Task: Print the lines of every entry below word for word, leaving out the pictures.

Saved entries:
╭──

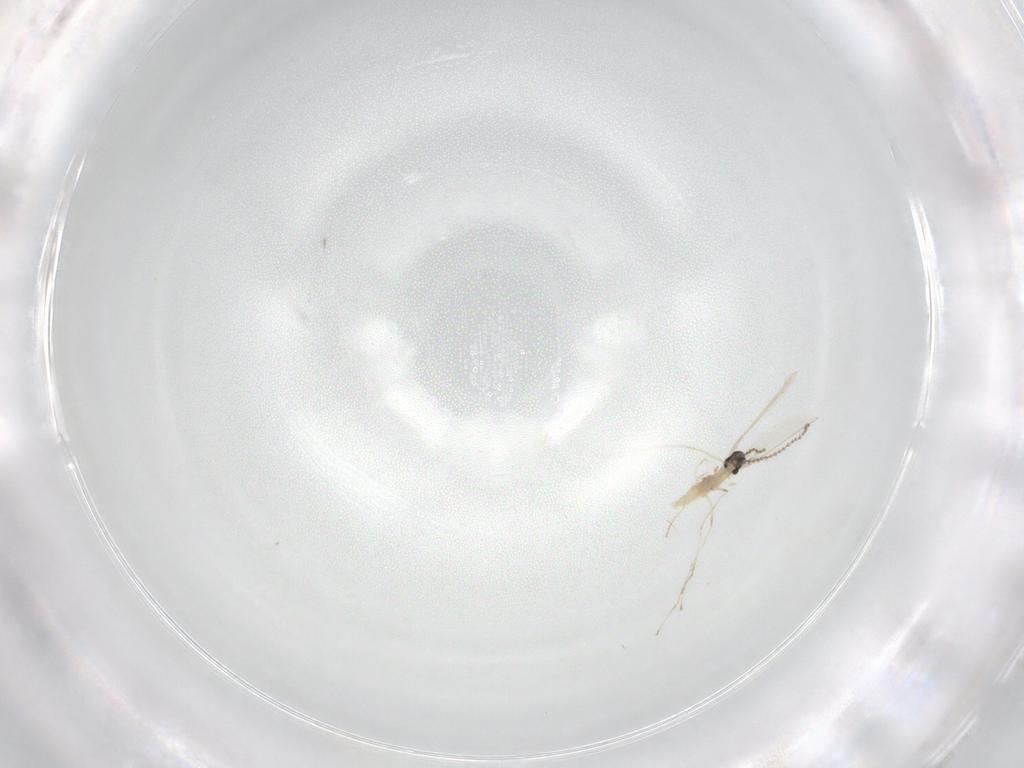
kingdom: Animalia
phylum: Arthropoda
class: Insecta
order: Diptera
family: Cecidomyiidae
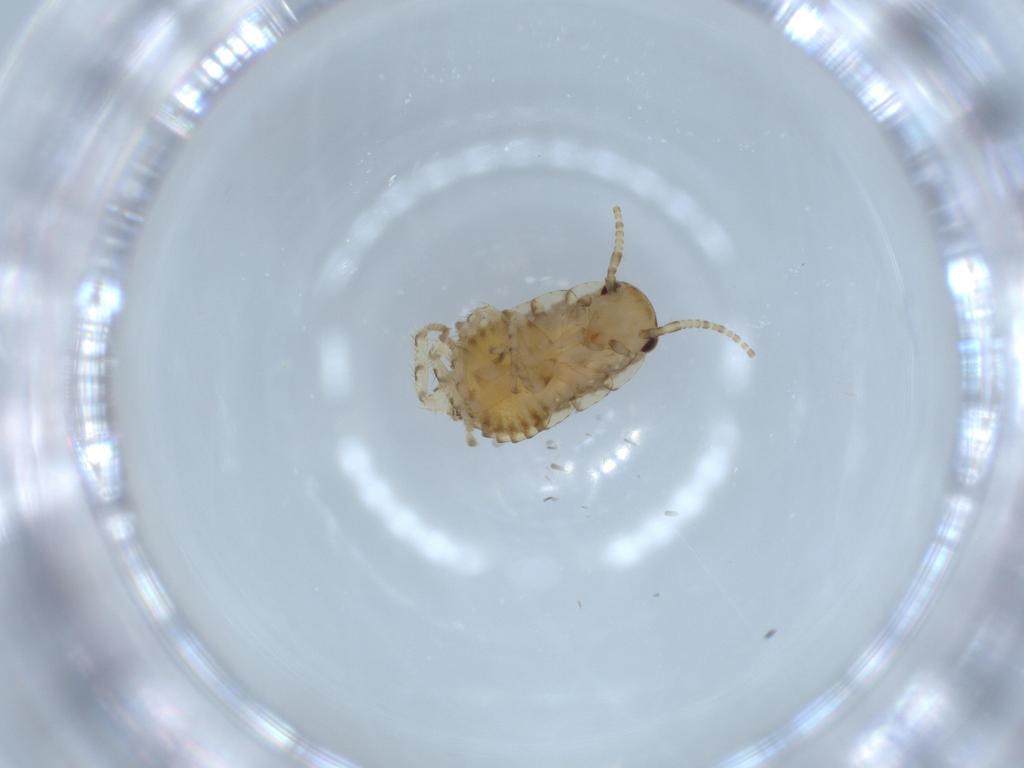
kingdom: Animalia
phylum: Arthropoda
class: Insecta
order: Blattodea
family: Ectobiidae
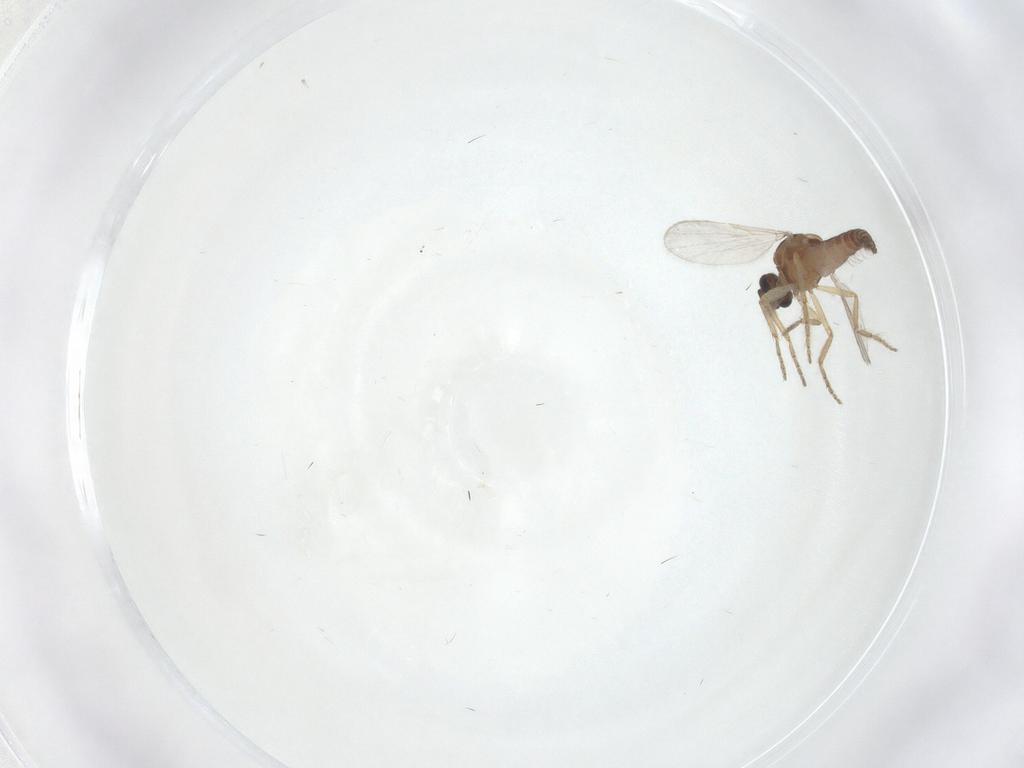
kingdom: Animalia
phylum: Arthropoda
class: Insecta
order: Diptera
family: Ceratopogonidae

╰──

Written reply:
kingdom: Animalia
phylum: Arthropoda
class: Insecta
order: Diptera
family: Cecidomyiidae
kingdom: Animalia
phylum: Arthropoda
class: Insecta
order: Blattodea
family: Ectobiidae
kingdom: Animalia
phylum: Arthropoda
class: Insecta
order: Diptera
family: Ceratopogonidae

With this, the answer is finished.